Input material Start Marker
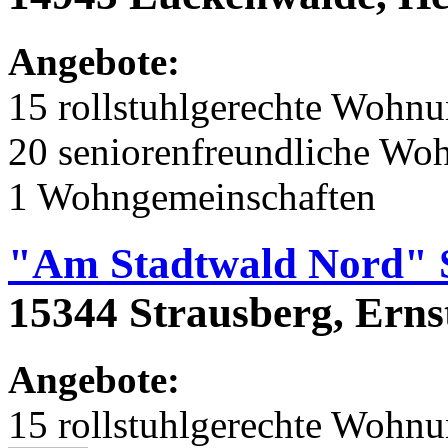
Angebote:
15 rollstuhlgerechte Wohn
20 seniorenfreundliche Wo
1 Wohngemeinschaften
"Am Stadtwald Nord" 
15344 Strausberg, Erns
Angebote:
15 rollstuhlgerechte Wohn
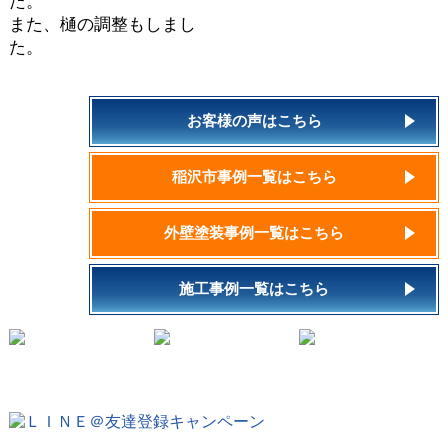
た。
また、樋の調整もしまし
た。
お客様の声はこちら
稲沢市事例一覧はこちら
外壁塗装事例一覧はこちら
施工事例一覧はこちら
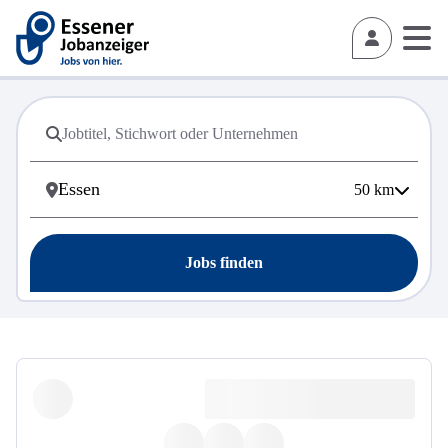
50
km
Jobs finden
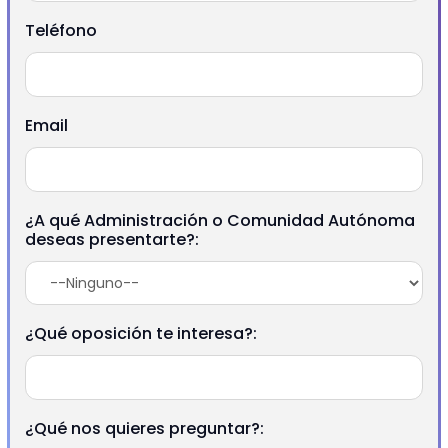
Teléfono
Email
¿A qué Administración o Comunidad Autónoma
deseas presentarte?:
¿Qué oposición te interesa?:
¿Qué nos quieres preguntar?:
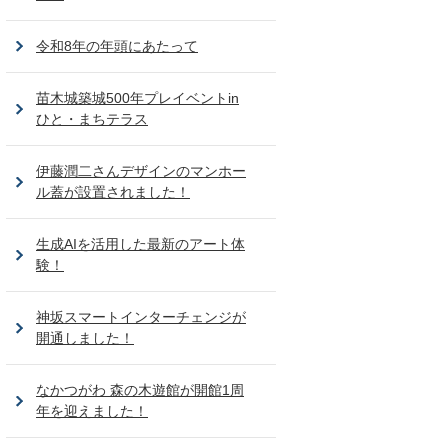
令和8年の年頭にあたって
苗木城築城500年プレイベントin
ひと・まちテラス
伊藤潤二さんデザインのマンホー
ル蓋が設置されました！
生成AIを活用した最新のアート体
験！
神坂スマートインターチェンジが
開通しました！
なかつがわ 森の木遊館が開館1周
年を迎えました！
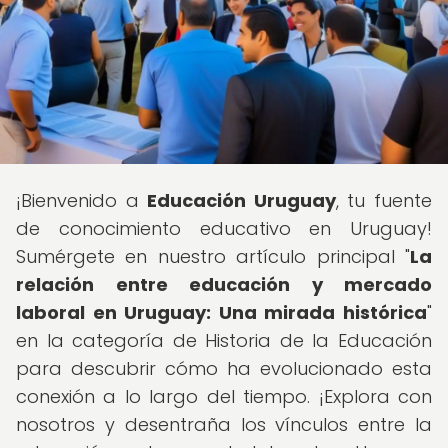
¡Bienvenido a
Educación Uruguay
, tu fuente
de conocimiento educativo en Uruguay!
Sumérgete en nuestro artículo principal "
La
relación entre educación y mercado
laboral en Uruguay: Una mirada histórica
"
en la categoría de Historia de la Educación
para descubrir cómo ha evolucionado esta
conexión a lo largo del tiempo. ¡Explora con
nosotros y desentraña los vínculos entre la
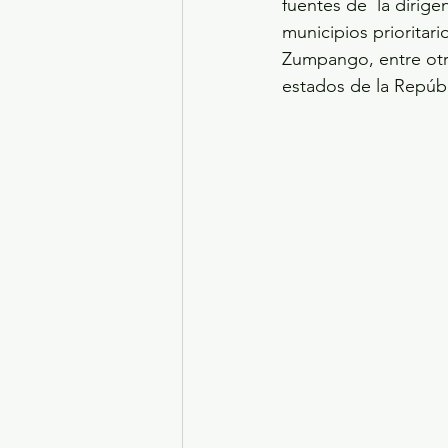
fuentes de  la dirig
municipios prioritar
Zumpango, entre otr
estados de la Repúbl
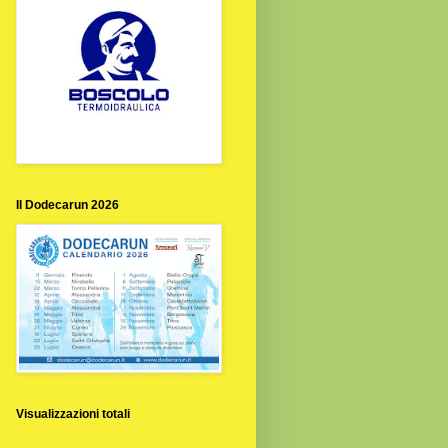
Il Dodecarun 2026
Visualizzazioni totali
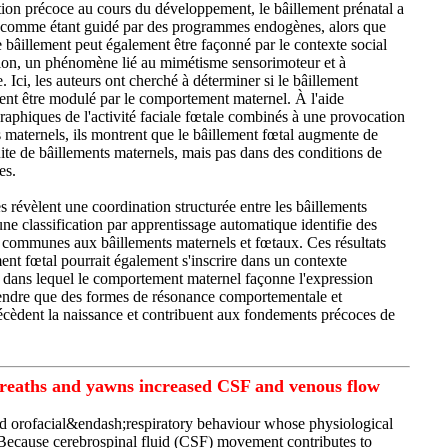
tion précoce au cours du développement, le bâillement prénatal a
é comme étant guidé par des programmes endogènes, alors que
le bâillement peut également être façonné par le contexte social
agion, un phénomène lié au mimétisme sensorimoteur et à
. Ici, les auteurs ont cherché à déterminer si le bâillement
ent être modulé par le comportement maternel. À l'aide
raphiques de l'activité faciale fœtale combinés à une provocation
s maternels, ils montrent que le bâillement fœtal augmente de
uite de bâillements maternels, mais pas dans des conditions de
es.
 révèlent une coordination structurée entre les bâillements
une classification par apprentissage automatique identifie des
 communes aux bâillements maternels et fœtaux. Ces résultats
ent fœtal pourrait également s'inscrire dans un contexte
dans lequel le comportement maternel façonne l'expression
ntendre que des formes de résonance comportementale et
écèdent la naissance et contribuent aux fondements précoces de
reaths and yawns increased CSF and venous flow
d orofacial&endash;respiratory behaviour whose physiological
 Because cerebrospinal fluid (CSF) movement contributes to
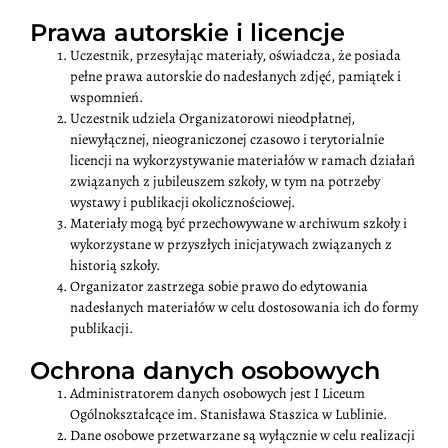
Prawa autorskie i licencje
Uczestnik, przesyłając materiały, oświadcza, że posiada
pełne prawa autorskie do nadesłanych zdjęć, pamiątek i
wspomnień.
Uczestnik udziela Organizatorowi nieodpłatnej,
niewyłącznej, nieograniczonej czasowo i terytorialnie
licencji na wykorzystywanie materiałów w ramach działań
związanych z jubileuszem szkoły, w tym na potrzeby
wystawy i publikacji okolicznościowej.
Materiały mogą być przechowywane w archiwum szkoły i
wykorzystane w przyszłych inicjatywach związanych z
historią szkoły.
Organizator zastrzega sobie prawo do edytowania
nadesłanych materiałów w celu dostosowania ich do formy
publikacji.
Ochrona danych osobowych
Administratorem danych osobowych jest I Liceum
Ogólnokształcące im. Stanisława Staszica w Lublinie.
Dane osobowe przetwarzane są wyłącznie w celu realizacji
Input material End Marker
Copy, word for word, the line that contains "publikacji." and every line after it through the end of the records, and nothing else.

*Answer to this problem*
publikacji.
Ochrona danych osobowych
Administratorem danych osobowych jest I Liceum
Ogólnokształcące im. Stanisława Staszica w Lublinie.
Dane osobowe przetwarzane są wyłącznie w celu realizacji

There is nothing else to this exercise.